The air in the server room was still dry. Su Man sat at the monitoring console, bloodshot eyes visible. Seeing him enter, she handed him a cup of black coffee. "Zhao Qiming's team pulled the probes. But they left a backdoor."
"What backdoor?"
"The data sync queue." Su Man pulled up the monitoring dashboard. "They didn't touch authentication; they changed the priority for data fetching. Our real-time inference relies on incremental sync of training data. Now, the sync queue has been pushed to a low-priority channel. If long-tail requests continue, data latency will accumulate to the minute level. The model will start inferring with stale data."

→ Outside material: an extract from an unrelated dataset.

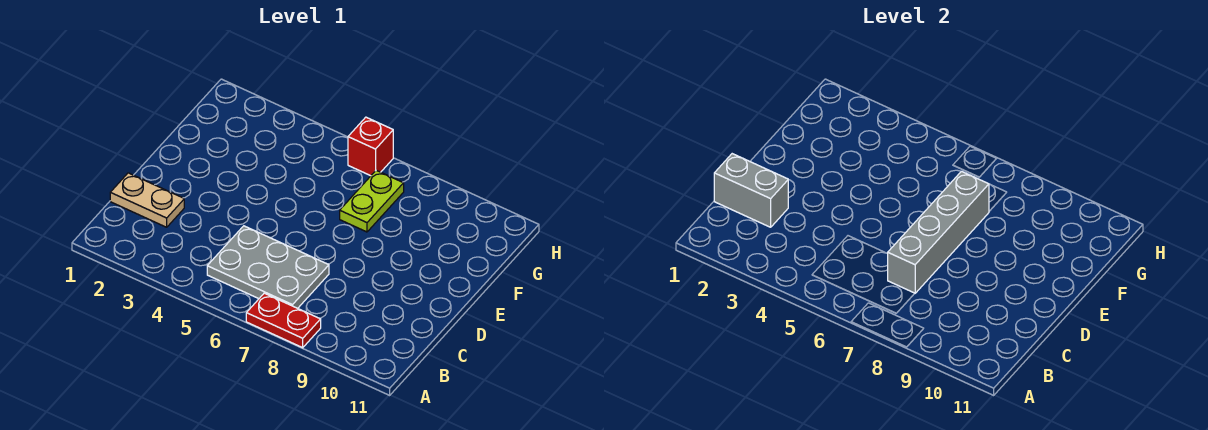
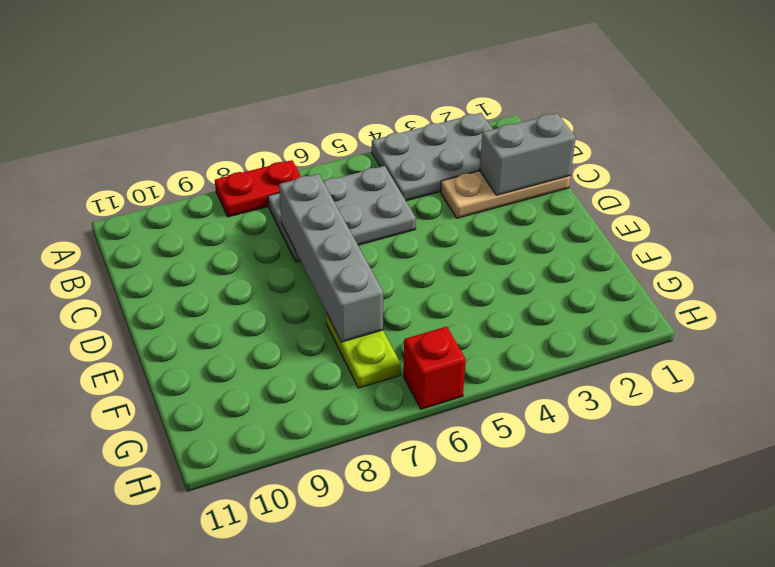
none -> grey 2x3 plate [372,113,493,201]
tan 1x2 plate [110,173,184,227] -> tan 1x3 plate [441,171,571,218]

Lin Chen walked to the screen. The curve was indeed climbing slowly. Latency: 12 seconds. 15 seconds. 18 seconds.
This wasn't a technical attack. It was a commercial chokehold. Forcing product degradation through data timeliness. Inaccurate inference leads to user churn, and the VAM metrics get breached outright.
He pulled out a chair and sat down. His left foot hit the floor, a sharp pain clearly registering. He opened his notebook and wrote on a new page: Data sync priority downgraded. Model inference timeliness compromised.
The pen tip hovered. He knew the next step couldn't rely on tweaking parameters alone. They had to change the architecture. Or, change the contract.
His phone screen lit up. A new email notification. Sender: Zhao Qiming. Subject: Supplementary Notice on Q3 VAM Clauses and Data Compliance Review.
Lin Chen opened it. The body contained only one line: Please submit the full data traceability report by 18:00 tomorrow. Failure to do so will trigger the audit clause.
He put down his phone. Stared at the latency curve jumping continuously on the monitoring dashboard.
The next step was traceability. The seventy-two hours were far from over.